The Juul is much safer than cigarettes because it delivers nicotine to the body without combustion, a process found in smoking that produces tar and releases disease-causing chemicals like hydrogen cyanide and carbon monoxide. With the Juul, however, the user receives a dose of nicotine, which in and of itself is nowhere near as harmful to one’s health, without ingesting the tar and harmful chemicals. As South African psychiatrist Mike Russell put it, “[People] smoke for [the] nicotine, but they die from the tar.”

The popularity of e-cigarettes like the Juul is on the rise, while cigarette use is declining. California, where about 11 percent of the population smokes cigarettes, should be thrilled. However, this is not the case.

The California government, in fact, treats the Juul as an equivalent to deadly cigarettes. Under Proposition 56, which was passed in 2016, each individual cigarette is subject to a $0.10 tax increase. This tax increase was then sloppily applied to Juul pods (and similar devices), bumping up the price up about $2 per pod.

Proposition 56 resulted in an $8 increase for each pack of Juul pods, bringing the total up to nearly $30. The average price of a pack of Marlboro Reds in California is around $8. This is a stark contrast from prices in other states, like New York, where a pack of pods is about $17, and the average cigarette pack is around $15.

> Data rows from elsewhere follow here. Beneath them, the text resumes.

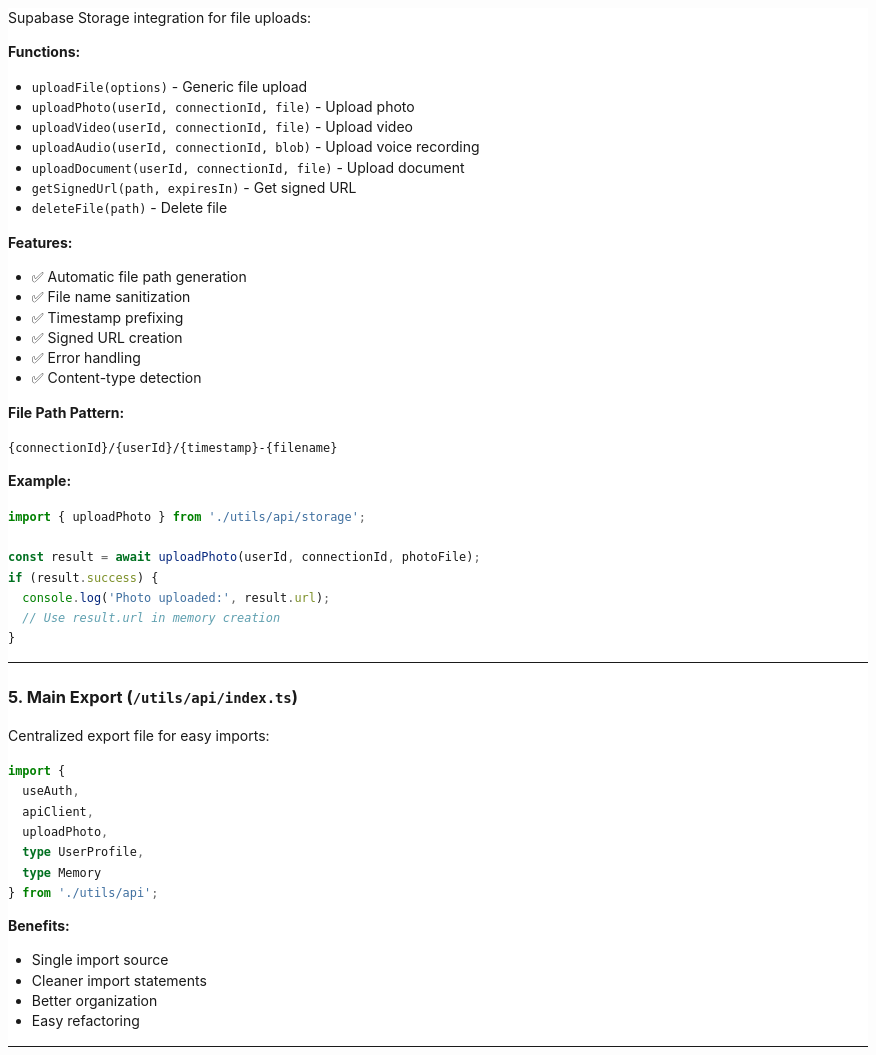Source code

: Supabase Storage integration for file uploads:

**Functions:**
- `uploadFile(options)` - Generic file upload
- `uploadPhoto(userId, connectionId, file)` - Upload photo
- `uploadVideo(userId, connectionId, file)` - Upload video
- `uploadAudio(userId, connectionId, blob)` - Upload voice recording
- `uploadDocument(userId, connectionId, file)` - Upload document
- `getSignedUrl(path, expiresIn)` - Get signed URL
- `deleteFile(path)` - Delete file

**Features:**
- ✅ Automatic file path generation
- ✅ File name sanitization
- ✅ Timestamp prefixing
- ✅ Signed URL creation
- ✅ Error handling
- ✅ Content-type detection

**File Path Pattern:**
```
{connectionId}/{userId}/{timestamp}-{filename}
```

**Example:**
```typescript
import { uploadPhoto } from './utils/api/storage';

const result = await uploadPhoto(userId, connectionId, photoFile);
if (result.success) {
  console.log('Photo uploaded:', result.url);
  // Use result.url in memory creation
}
```

---

### **5. Main Export** (`/utils/api/index.ts`)

Centralized export file for easy imports:

```typescript
import {
  useAuth,
  apiClient,
  uploadPhoto,
  type UserProfile,
  type Memory
} from './utils/api';
```

**Benefits:**
- Single import source
- Cleaner import statements
- Better organization
- Easy refactoring

---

It makes little sense for California — a state where according to tobaccofreekids.org, more than 40,000 individuals die each year from tobacco use — to slap such a heavy tax on the potentially life-saving Juul. It makes even less sense that they would do this while allowing cigarette prices to remain so low.

Part of the revenue collected from the Proposition 56 tax goes toward tobacco use prevention. Essentially, the government is taking money from the users of a popular, tobacco-free market substitute for cigarettes, in order to put it back into preventing people from using tobacco. However, this practice is incredibly counterproductive.

Not only is this strategy ineffective in preventing tobacco use, but it also drives potential tobacco users back into tobacco use. The choice for nicotine addicts is this: Spend $25 on three packs of cigarettes, or $30 on one pack of Juul pods. The choice is relatively clear for any economic-minded consumer.

The state government ought to incentivize the purchase of Juul and similar devices instead of cigarettes in order to curb the tens of thousands of deaths each year that result from tobacco use. At the very least, the state shouldn’t tax a market substitute for cigarettes, which is estimated to be about 95 percent safer than cigarettes, at the same level it taxes cigarettes. If it’s a matter of revenue, split the difference; bump up the tax on actual tobacco cigarettes and decrease Juul pod prices so that they’re at least on par with one another.  

For the sake of public health, for the sake of the lives of millions of smokers across the state, state legislators must exclude Juul pods from the Proposition 56 tax. Juul is not part of the problem, but part of the solution.